**ABOUT THIS EXERCISE**
If "News" shows up in a line of the material, return that line.

**DATA FOR REVIEW**
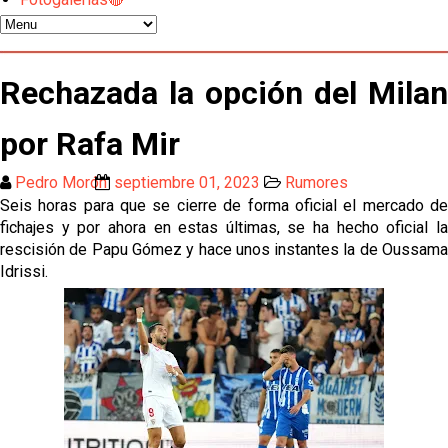
Oso es el siguiente en la lista para salir
El Sevilla FC oficializa la cesión de Rafa Mir al Aris
de Salónica
Rechazada la opción del Milan
Juanlu se marcha traspasado al Bournemouth
por Rafa Mir
Pedro Morón
septiembre 01, 2023
Rumores
Emery quiere pescar en el Atleti , el Villareal ya
Seis horas para que se cierre de forma oficial el mercado de
tiene nuevo portero y el Getafe mueve ficha... Las
fichajes y por ahora en estas últimas, se ha hecho oficial la
últimas novedades del mercado de La Liga
rescisión de Papu Gómez y hace unos instantes la de Oussama
Vargas y Sow se incorporan al grupo en la sesión
Idrissi.
del martes
Odysseas Vlachodimos: “El objetivo es mejorar la
temporada pasada”
El Sevilla FC empieza a inscribir a los nuevos
fichajes
Opinión | "Carta abierta a Alberto Flores" por Rafa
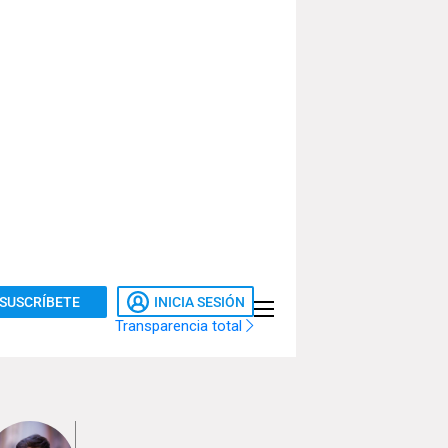
SUSCRÍBETE
INICIA SESIÓN
Transparencia total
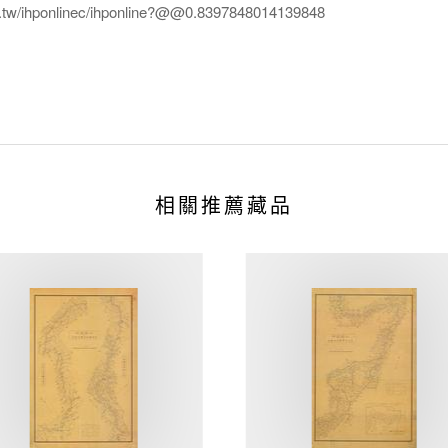
edu.tw/ihponlinec/ihponline?@@0.8397848014139848
相關推薦藏品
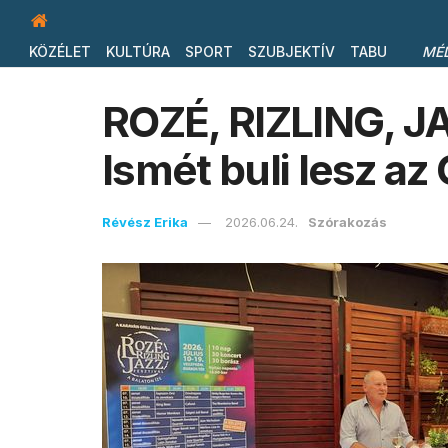
KÖZÉLET
KULTÚRA
SPORT
SZUBJEKTÍV
TABU
MÉ
ROZÉ, RIZLING, J
Ismét buli lesz az
Révész Erika
2026.06.24.
Szórakozás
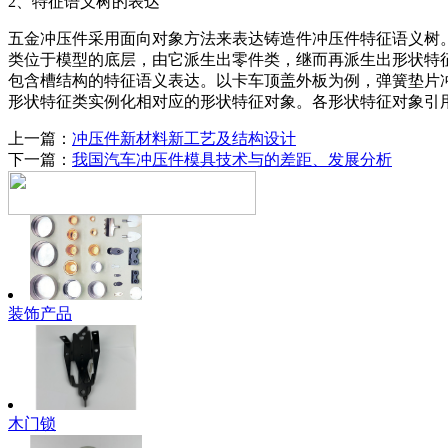
2、特征语义树的表达
五金冲压件采用面向对象方法来表达铸造件冲压件特征语义树
类位于模型的底层，由它派生出零件类，继而再派生出形状特
包含槽结构的特征语义表达。以卡车顶盖外板为例，弹簧垫片
形状特征类实例化相对应的形状特征对象。各形状特征对象引
上一篇：
冲压件新材料新工艺及结构设计
下一篇：
我国汽车冲压件模具技术与的差距、发展分析
装饰产品
木门锁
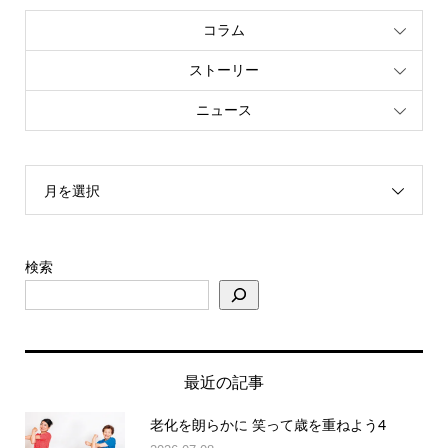
コラム
ストーリー
ニュース
月を選択
検索
最近の記事
老化を朗らかに 笑って歳を重ねよう4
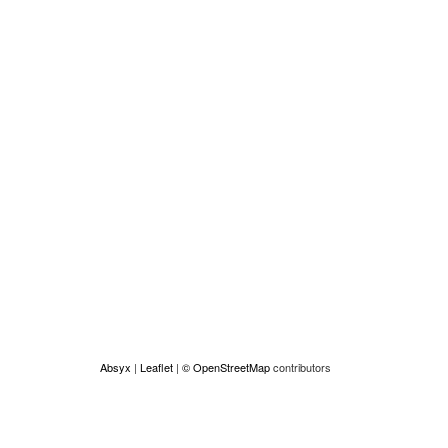
Absyx
|
Leaflet
|
© OpenStreetMap
contributors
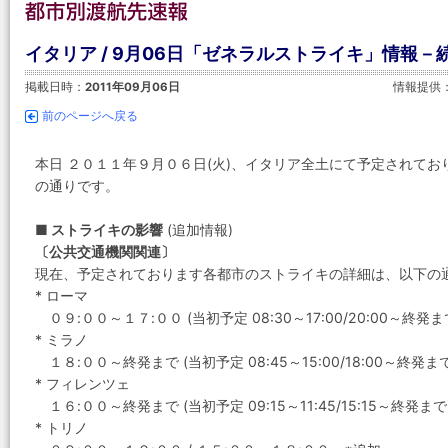
イタリア / 9月06日「ゼネラルストライキ」情報－
掲載日時：
2011年09月06日
情報提供
前のページへ戻る
本日 ２０１１年９月０６日(火)、イタリア全土にて予定されて
の通りです。
■ ストライキの影響
(追加情報)
〔公共交通機関関連〕
現在、予定されております各都市のストライキの詳細は、以下の
* ローマ
０９:００～１７:００ (当初予定 08:30～17:00/20:00～終発ま
* ミラノ
１８:００～終発まで (当初予定 08:45～15:00/18:00～終発まで
* フィレンツェ
１６:００～終発まで (当初予定 09:15～11:45/15:15～終発まで
* トリノ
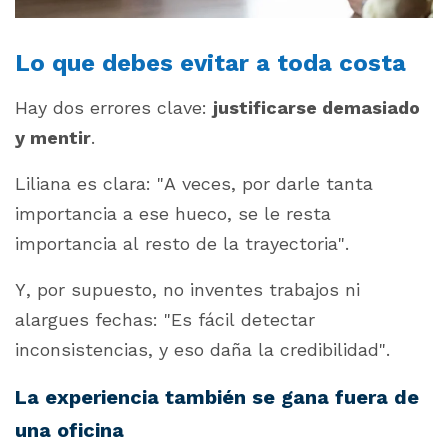
Lo que debes evitar a toda costa
Hay dos errores clave:
justificarse demasiado
y mentir
.
Liliana es clara:
"A veces, por darle tanta
importancia a ese hueco, se le resta
importancia al resto de la trayectoria"
.
Y, por supuesto, no inventes trabajos ni
alargues fechas:
"Es fácil detectar
inconsistencias, y eso daña la credibilidad"
.
La experiencia también se gana fuera de
una oficina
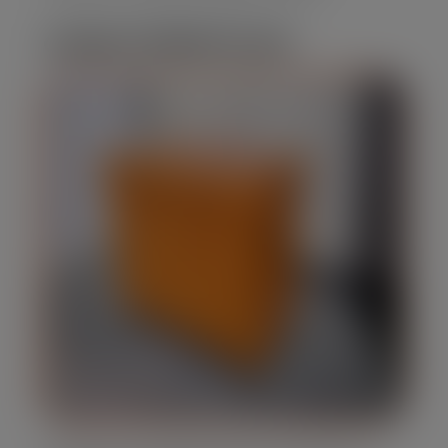
CARACTERÍSTICAS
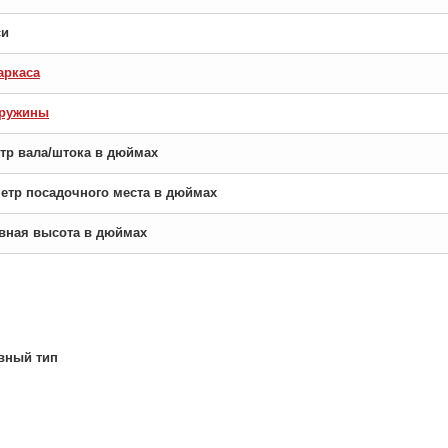
си
аркаса
пружины
етр вала/штока в дюймах
аметр посадочного места в дюймах
новная высота в дюймах
вный тип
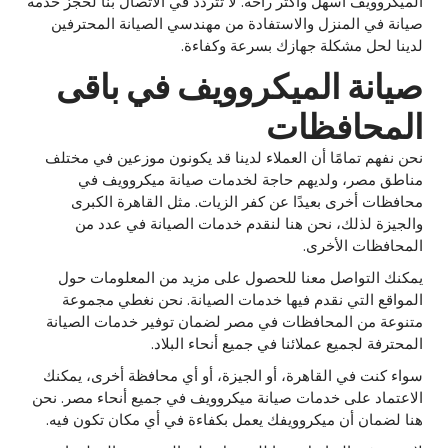
الميكروويف أسهل وأكثر راحة. لا تتردد في الاتصال بنا لحجز خدمة
صيانة في المنزل والاستفادة من مهندسي الصيانة المحترفين
لدينا لحل مشكلة جهازك بسرعة وكفاءة.
صيانة الميكروويف في باقى
المحافظات
نحن نفهم تمامًا أن العملاء لدينا قد يكونون موزعين في مختلف
مناطق مصر، ولديهم حاجة لخدمات صيانة ميكروويف في
محافظات أخرى بعيدًا عن كفر الزيات. مثل القاهرة الكبرى
والجيزة لذلك، نحن هنا لنقدم خدمات الصيانة في عدد من
المحافظات الأخرى.
يمكنك التواصل معنا للحصول على مزيد من المعلومات حول
المواقع التي نقدم فيها خدمات الصيانة. نحن نغطي مجموعة
متنوعة من المحافظات في مصر لضمان توفير خدمات الصيانة
المحترفة لجميع عملائنا في جميع أنحاء البلاد.
سواء كنت في القاهرة، أو الجيزة، أو أي محافظة أخرى، يمكنك
الاعتماد على خدمات صيانة ميكروويف في جميع أنحاء مصر. نحن
هنا لضمان أن ميكروويفك يعمل بكفاءة في أي مكان تكون فيه.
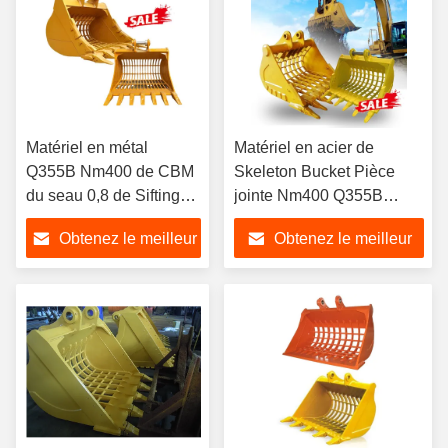
Matériel en métal
Matériel en acier de
Q355B Nm400 de CBM
Skeleton Bucket Pièce
du seau 0,8 de Sifting
jointe Nm400 Q355B
Rock Sieve
d'excavatrice de pelle rétro
Obtenez le meilleur
Obtenez le meilleur
d'excavatrice
prix
prix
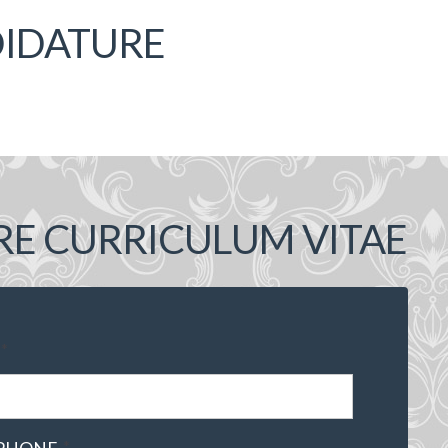
DIDATURE
RE CURRICULUM VITAE
*
*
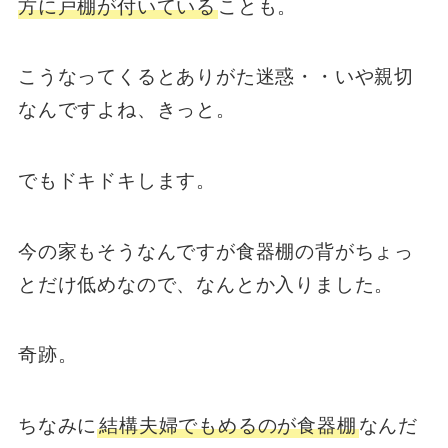
方に戸棚が付いている
ことも。
こうなってくるとありがた迷惑・・いや親切
なんですよね、きっと。
でもドキドキします。
今の家もそうなんですが食器棚の背がちょっ
とだけ低めなので、なんとか入りました。
奇跡。
ちなみに
結構夫婦でもめるのが食器棚
なんだ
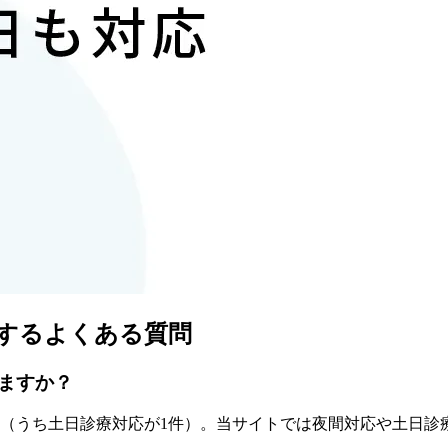
するよくある質問
ますか？
（うち
土日診療対応が1件
）
。当サイトでは夜間対応や土日診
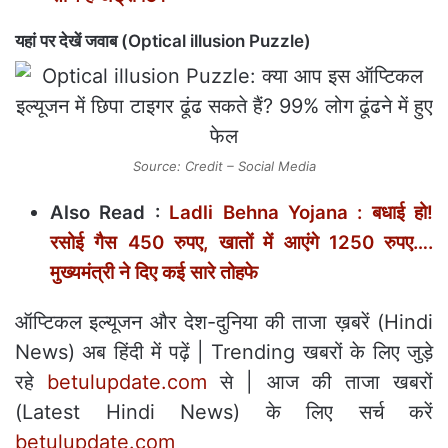
यहां पर देखें जवाब (Optical illusion Puzzle)
Source: Credit – Social Media
Also Read :
Ladli Behna Yojana : बधाई हो!
रसोई गैस 450 रुपए, खातों में आएंगे 1250 रुपए….
मुख्यमंत्री ने दिए कई सारे तोहफे
ऑप्टिकल इल्‍यूजन और देश-दुनिया की ताजा ख़बरें (Hindi
News) अब हिंदी में पढ़ें | Trending खबरों के लिए जुड़े
रहे
betulupdate.com
से | आज की ताजा खबरों
(Latest Hindi News) के लिए सर्च करें
betulupdate.com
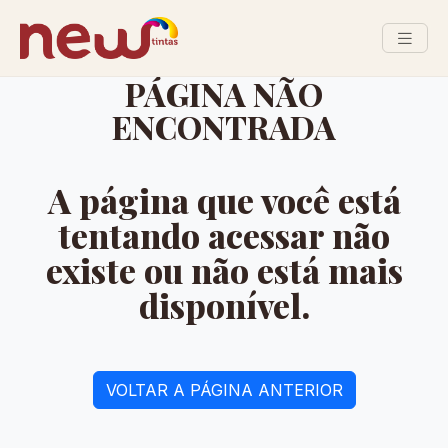
PÁGINA NÃO
ENCONTRADA
A página que você está
tentando acessar não
existe ou não está mais
disponível.
VOLTAR A PÁGINA ANTERIOR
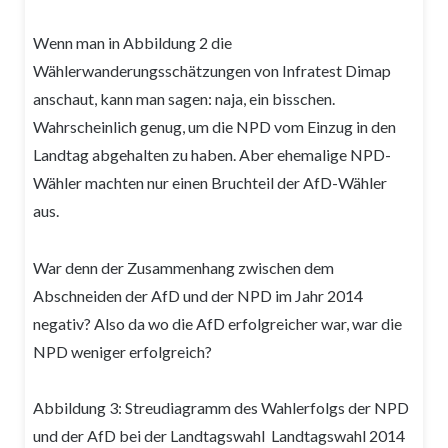
Wenn man in Abbildung 2 die
Wählerwanderungsschätzungen von Infratest Dimap
anschaut, kann man sagen: naja, ein bisschen.
Wahrscheinlich genug, um die NPD vom Einzug in den
Landtag abgehalten zu haben. Aber ehemalige NPD-
Wähler machten nur einen Bruchteil der AfD-Wähler
aus.
War denn der Zusammenhang zwischen dem
Abschneiden der AfD und der NPD im Jahr 2014
negativ? Also da wo die AfD erfolgreicher war, war die
NPD weniger erfolgreich?
Abbildung 3: Streudiagramm des Wahlerfolgs der NPD
und der AfD bei der Landtagswahl Landtagswahl 2014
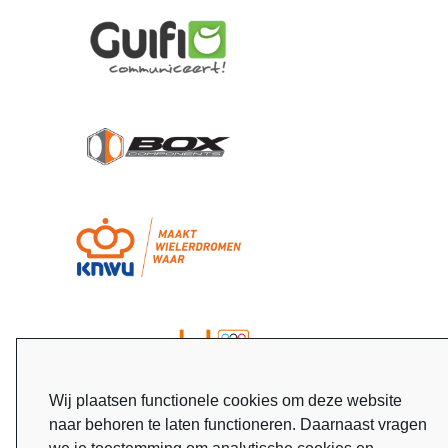
Wij plaatsen functionele cookies om deze website
naar behoren te laten functioneren. Daarnaast vragen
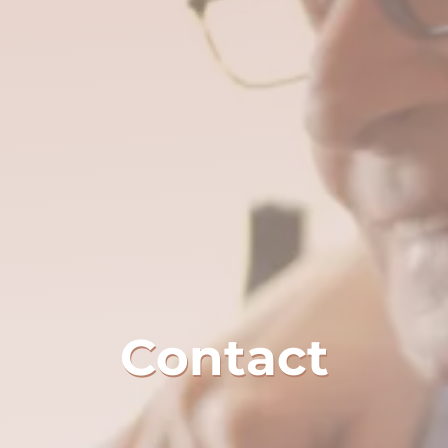
Contact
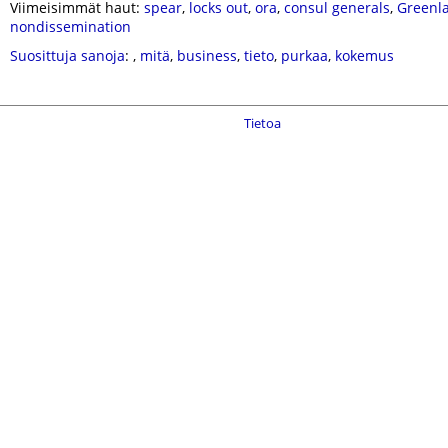
Viimeisimmät haut:
spear
,
locks out
,
ora
,
consul generals
,
Greenl
nondissemination
Suosittuja sanoja
:
,
mitä
,
business
,
tieto
,
purkaa
,
kokemus
Tietoa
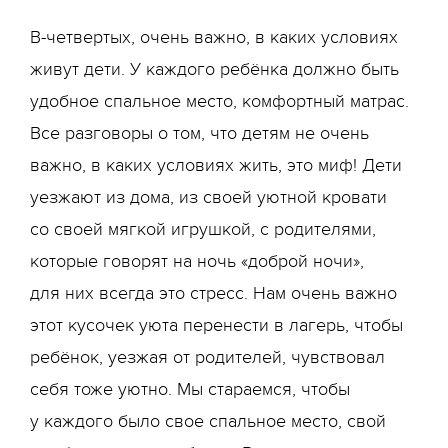
В-четвертых, очень важно, в каких условиях
живут дети. У каждого ребёнка должно быть
удобное спальное место, комфортный матрас.
Все разговоры о том, что детям не очень
важно, в каких условиях жить, это миф! Дети
уезжают из дома, из своей уютной кровати
со своей мягкой игрушкой, с родителями,
которые говорят на ночь «доброй ночи»,
для них всегда это стресс. Нам очень важно
этот кусочек уюта перенести в лагерь, чтобы
ребёнок, уезжая от родителей, чувствовал
себя тоже уютно. Мы стараемся, чтобы
у каждого было свое спальное место, свой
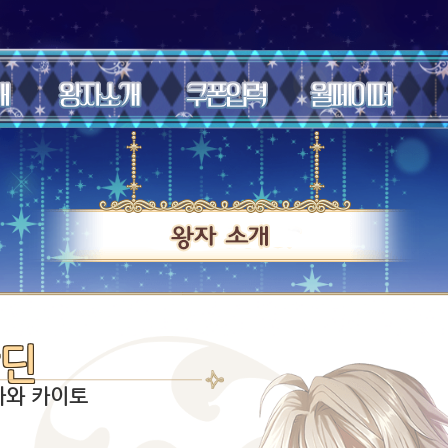
딘
카와 카이토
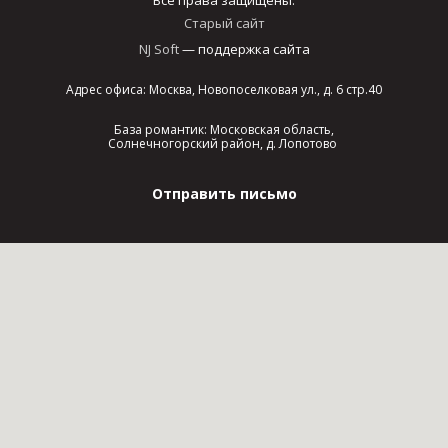
Старый сайт
NJ Soft
— поддержка сайта
Адрес офиса: Москва, Новопоселковая ул., д. 6 стр.40
База романтик: Московская область,
Солнечногорский район, д. Лопотово
Отправить письмо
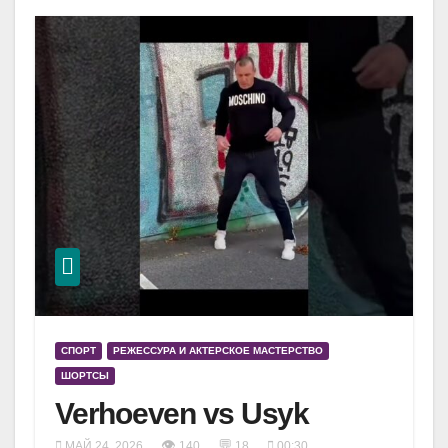
СПОРТ
РЕЖЕССУРА И АКТЕРСКОЕ МАСТЕРСТВО
ШОРТСЫ
Verhoeven vs Usyk
👁
💬
МАЙ 24, 2026
140
18
00:30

**THE ANSWER**
News) अब हिंदी में पढ़ें | Trending खबरों के लिए जुड़े
(Latest Hindi News) के लिए सर्च करें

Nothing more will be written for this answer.